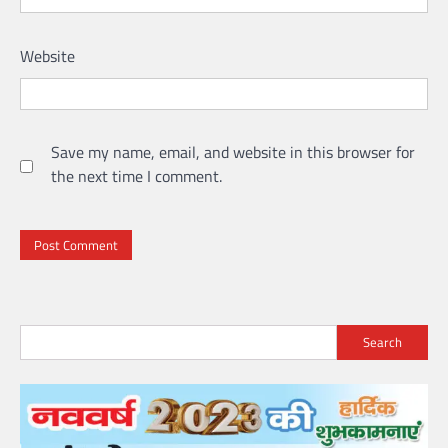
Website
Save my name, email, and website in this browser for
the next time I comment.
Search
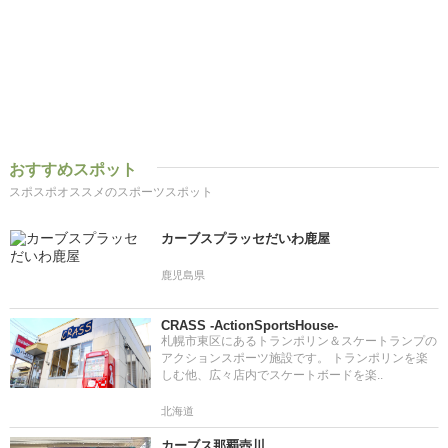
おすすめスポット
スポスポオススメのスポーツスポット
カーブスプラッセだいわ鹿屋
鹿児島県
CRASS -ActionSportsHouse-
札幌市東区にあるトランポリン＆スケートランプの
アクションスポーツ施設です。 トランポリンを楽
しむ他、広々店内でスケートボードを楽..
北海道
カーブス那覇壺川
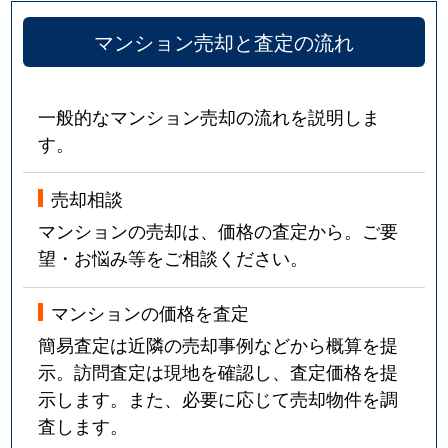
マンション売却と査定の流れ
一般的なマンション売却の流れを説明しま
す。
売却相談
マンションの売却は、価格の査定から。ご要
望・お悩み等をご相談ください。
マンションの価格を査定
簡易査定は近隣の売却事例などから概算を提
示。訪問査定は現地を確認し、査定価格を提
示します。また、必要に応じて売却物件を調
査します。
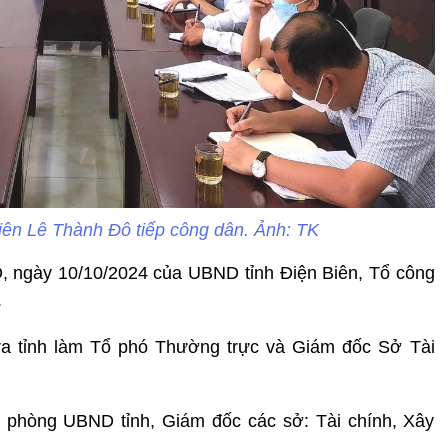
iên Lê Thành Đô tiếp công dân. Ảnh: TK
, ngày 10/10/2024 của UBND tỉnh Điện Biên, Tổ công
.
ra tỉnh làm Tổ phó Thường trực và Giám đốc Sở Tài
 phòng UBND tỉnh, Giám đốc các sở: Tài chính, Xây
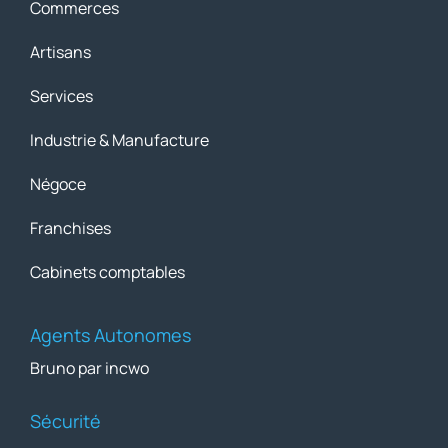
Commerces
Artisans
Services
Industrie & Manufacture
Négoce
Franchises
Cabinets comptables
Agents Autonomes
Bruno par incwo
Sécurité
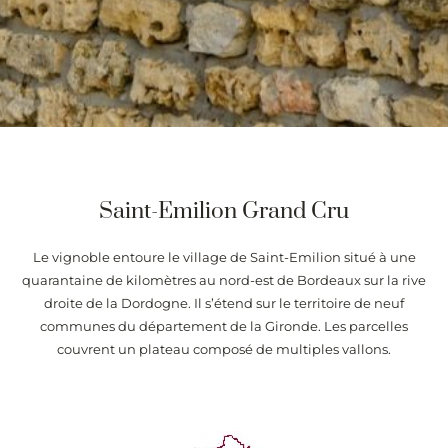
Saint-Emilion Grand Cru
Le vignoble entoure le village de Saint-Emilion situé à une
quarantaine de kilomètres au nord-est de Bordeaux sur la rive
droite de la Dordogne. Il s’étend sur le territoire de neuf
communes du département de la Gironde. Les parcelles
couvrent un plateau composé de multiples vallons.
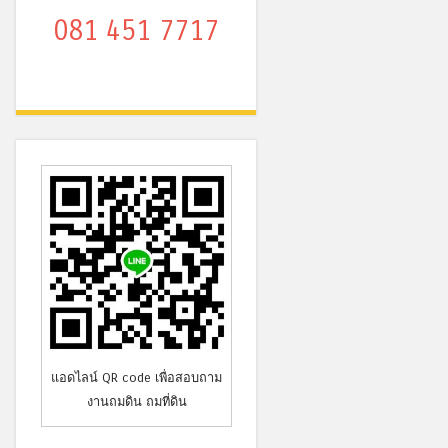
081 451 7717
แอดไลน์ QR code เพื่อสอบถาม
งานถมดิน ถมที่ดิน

- [EXERCISE]: Please give the lines from the one holding "Saint-Emilion Grand Cru" through the end of the entries, inclusive, again with "vignoble" replaced by "domaine" and everything else unchanged. Leave the pictures out of your answer.

- [WRITTEN ANSWER]:
Saint-Emilion Grand Cru
Le domaine entoure le village de Saint-Emilion situé à une
quarantaine de kilomètres au nord-est de Bordeaux sur la rive
droite de la Dordogne. Il s’étend sur le territoire de neuf
communes du département de la Gironde. Les parcelles
couvrent un plateau composé de multiples vallons.
081 451 7717
แอดไลน์ QR code เพื่อสอบถาม
งานถมดิน ถมที่ดิน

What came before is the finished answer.